| INPUT |

"""

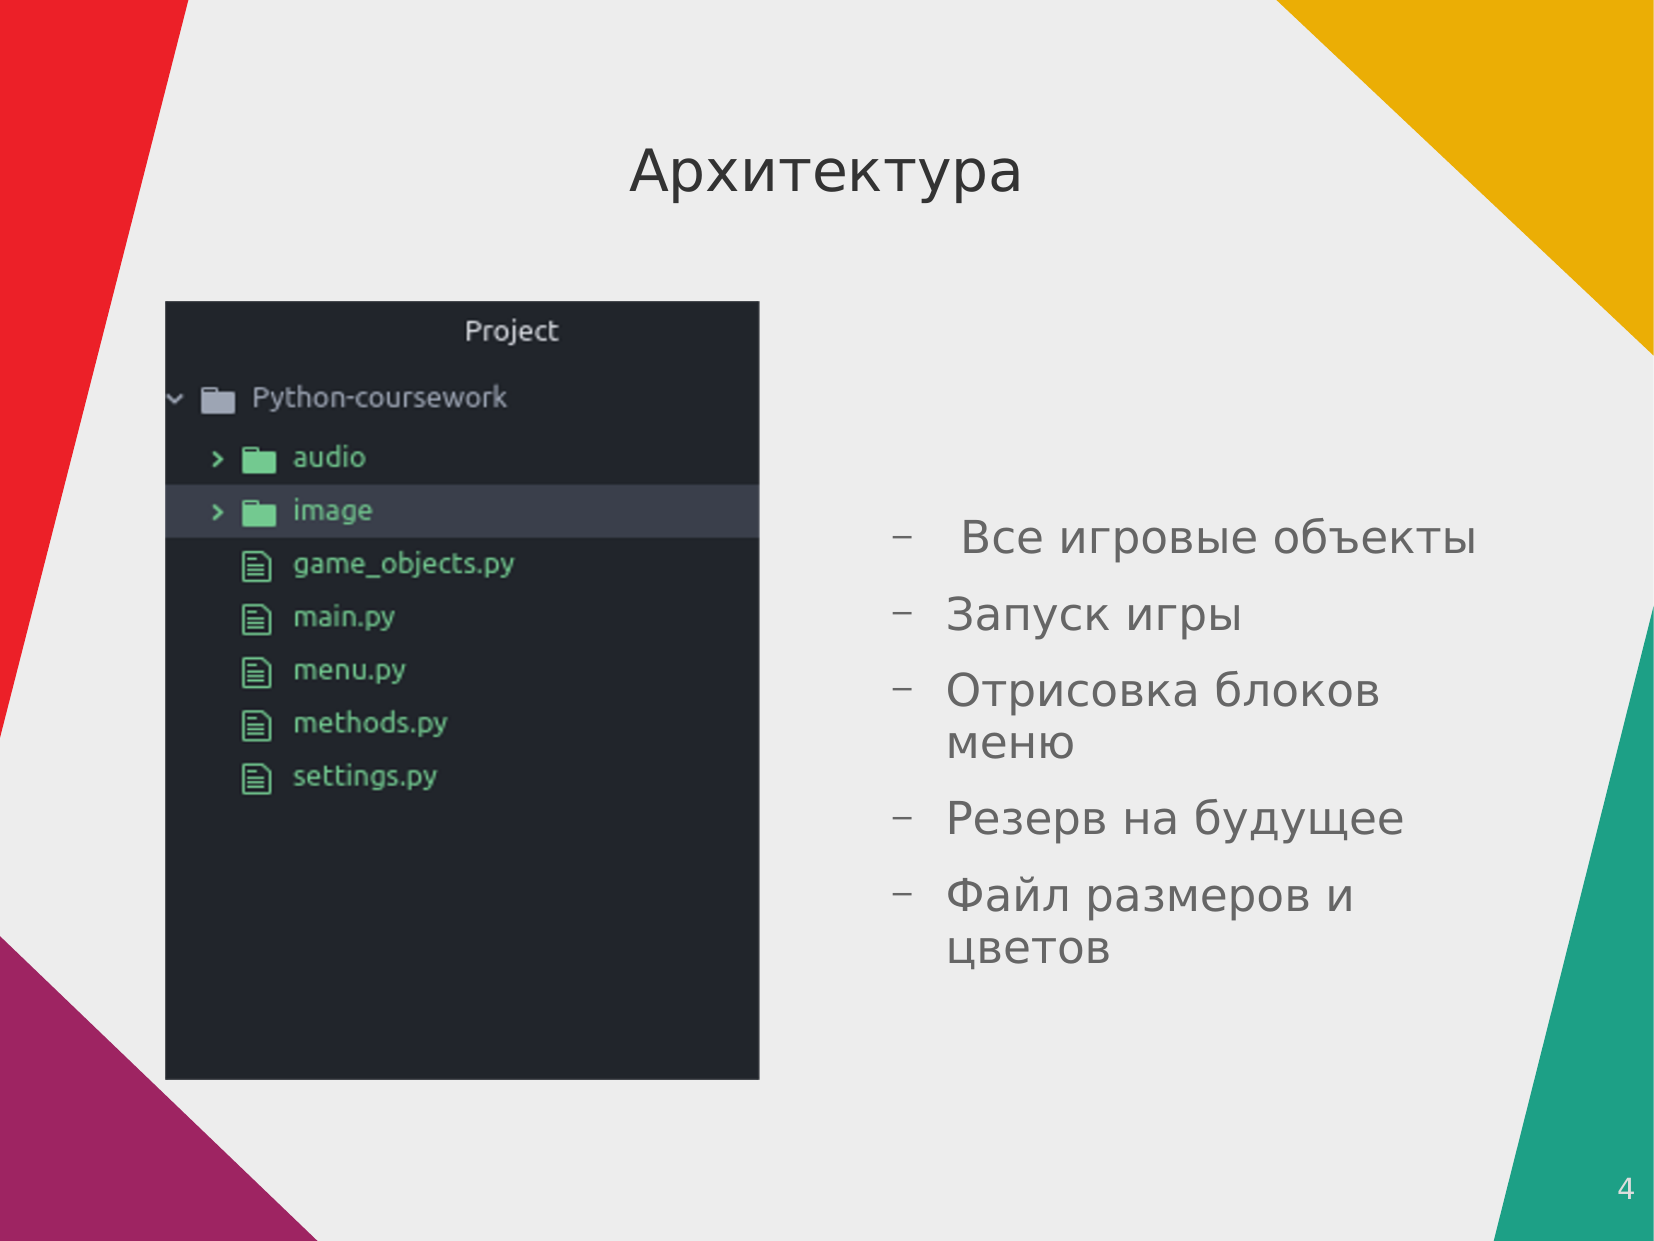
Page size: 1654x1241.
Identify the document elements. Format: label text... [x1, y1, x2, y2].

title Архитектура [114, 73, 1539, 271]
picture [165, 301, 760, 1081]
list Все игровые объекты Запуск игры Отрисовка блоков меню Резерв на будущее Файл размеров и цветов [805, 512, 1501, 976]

"""
"""

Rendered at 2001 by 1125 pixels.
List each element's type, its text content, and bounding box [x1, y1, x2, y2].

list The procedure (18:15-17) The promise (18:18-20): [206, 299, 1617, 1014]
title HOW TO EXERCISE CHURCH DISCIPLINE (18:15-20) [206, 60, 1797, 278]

"""

Reproduce the part of the records that opens with the line containing "Page size: 1654x1241." and closes with the line containing "list Все игровые", swapping "Identify" for "List" and leaving everything else unchanged.

| TASK RESPONSE |
Page size: 1654x1241.
List the document elements. Format: label text... [x1, y1, x2, y2].

title Архитектура [114, 73, 1539, 271]
picture [165, 301, 760, 1081]
list Все игровые объекты Запуск игры Отрисовка блоков меню Резерв на будущее Файл размеров и цветов [805, 512, 1501, 976]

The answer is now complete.